His income is now more than enough to support us. And since I’m exhausted from school and don’t have a job lined up, I’m taking some time off.
I thought this time would be super relaxing. I was looking forward to catching up with friends I had neglected throughout the school year. I was excited to build a couple pieces of furniture and revamp some pieces we already have. I couldn’t wait to get all our stuff unpacked and try to make our new place feel even half as much like home as our old place.
I thought that I would enjoy a little time off.
But honestly? It’s really hard.
Because I feel like I’m not living up to my own standards. I have fought and continue to fight really hard for gender equality. I get excited with women who can’t wait to do something amazing in their careers. I love it when women aren’t afraid to be bold, aren’t afraid to take charge, and aren’t afraid that, if they make more money than their husbands, they’ll be doing something wrong.

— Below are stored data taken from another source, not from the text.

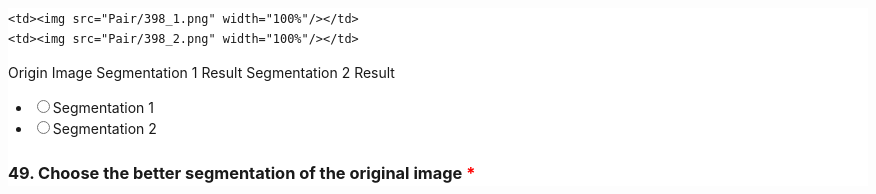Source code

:     <td><img src="Pair/398_1.png" width="100%"/></td>
    <td><img src="Pair/398_2.png" width="100%"/></td>
  </tr>
  <tr>
    <td>Origin Image</td>
    <td>Segmentation 1 Result</td>
    <td>Segmentation 2 Result</td>
  </tr>
</table>

+ <input type="radio" name="entry.1569495551" value="1" id="group_1569495551_1" aria-label="1" required="">Segmentation 1
+ <input type="radio" name="entry.1569495551" value="2" id="group_1569495551_2" aria-label="2" required="">Segmentation 2


### 49. Choose the better segmentation of the original image <font color="red">*</font>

I know it’s not for everyone, and that’s cool. But I still get excited when I encounter such women. And I want to be one of them. I want to do something radical in my career.

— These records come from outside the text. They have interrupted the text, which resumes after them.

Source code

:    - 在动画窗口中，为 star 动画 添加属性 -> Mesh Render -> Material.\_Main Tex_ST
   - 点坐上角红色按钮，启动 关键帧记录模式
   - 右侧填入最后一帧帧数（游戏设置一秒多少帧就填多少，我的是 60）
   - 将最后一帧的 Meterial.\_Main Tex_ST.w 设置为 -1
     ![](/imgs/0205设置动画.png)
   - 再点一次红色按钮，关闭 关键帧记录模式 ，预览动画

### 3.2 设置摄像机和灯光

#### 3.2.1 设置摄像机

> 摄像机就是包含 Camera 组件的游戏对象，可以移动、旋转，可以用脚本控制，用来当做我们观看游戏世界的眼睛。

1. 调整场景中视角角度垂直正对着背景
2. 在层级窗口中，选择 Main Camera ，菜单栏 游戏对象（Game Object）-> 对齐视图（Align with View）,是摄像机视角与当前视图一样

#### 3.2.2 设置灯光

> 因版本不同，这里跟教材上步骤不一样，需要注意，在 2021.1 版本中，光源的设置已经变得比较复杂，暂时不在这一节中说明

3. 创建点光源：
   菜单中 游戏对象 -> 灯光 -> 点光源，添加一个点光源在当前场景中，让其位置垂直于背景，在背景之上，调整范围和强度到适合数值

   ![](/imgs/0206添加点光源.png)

Yet, where do I find myself? Sitting at home, cleaning, without so much as a bike to get myself around (our bikes are still in a few different pieces, in our car, which my husband takes to work). I’m in a new city and I only know how to find Target and a coffeeshop (priorities), so even if I had a mode of transportation, I don’t know where I would go. I have nowhere to be anyway, so even if I had a mode of transportation and an idea of where things are, I don’t know why I would bother going to them.
Yesterday, I didn’t leave our apartment until 6:30 p.m.
I am, currently, the definition of what it means to be domestic.
And as a feminist, I’m having a really hard time being okay with that.
Now, I know this is temporary. I’ll find a job in a few weeks when I’ve had time to rejuvenate from the last 16 or so years of perpetual schooling. And eventually I’ll remember to drag my bike out of our car and find some places to go so I can at least travel a little during the day. I’ll make plans and do things and get involved in some sort of mischief, I’m sure.
But, right now, in this moment, I am doing exactly what I swore I would never do.
Now, I’m hesitant to think that God ordained this, because it seems like a minor detail in the grand fabric of existence and it’s easily explainable. But I have no doubt that God is using this time. If you’ve met me, you know that my ego rivals Jeff Winger’s. I am not a humble person. I’m not saying that’s okay, but it is the truth.
Yet I’m currently taking one of the greatest blows to my ego of all time.
God is constantly reminding me that, yes, egalitarianism is a biblical picture of marriage-love, that there’s a reason I want to do something with my life (and my career) and it’s a good thing, that I cannot stop fighting for the equal rights of my sisters, but that doesn’t mean I have to be a 60-hour-per-week breadwinner career woman.
Feminists can fight from the home, too.
And God reminds me of all my sisters who have fought and still fight for the same things, but are most content in the home, whether raising a garden or raising babies, cultivating life in its functional locus.
It’s really hard for me to accept. But, little by little, I’m learning that it takes all types–yes, even domestics–to fight for equality. If I don’t acknowledge their work, I pass judgment on them and I render their efforts useless.
So I thank you, stay-at-homes, work-at-homes, or for-some-other-reason-at-homes, because your work is important too. Don’t forget that it’s your choice, not your role, to be there, but keep fighting the good fight alongside your sisters who find their place elsewhere.
Because whether male or female, domestic or employed, we’re all one in Christ Jesus.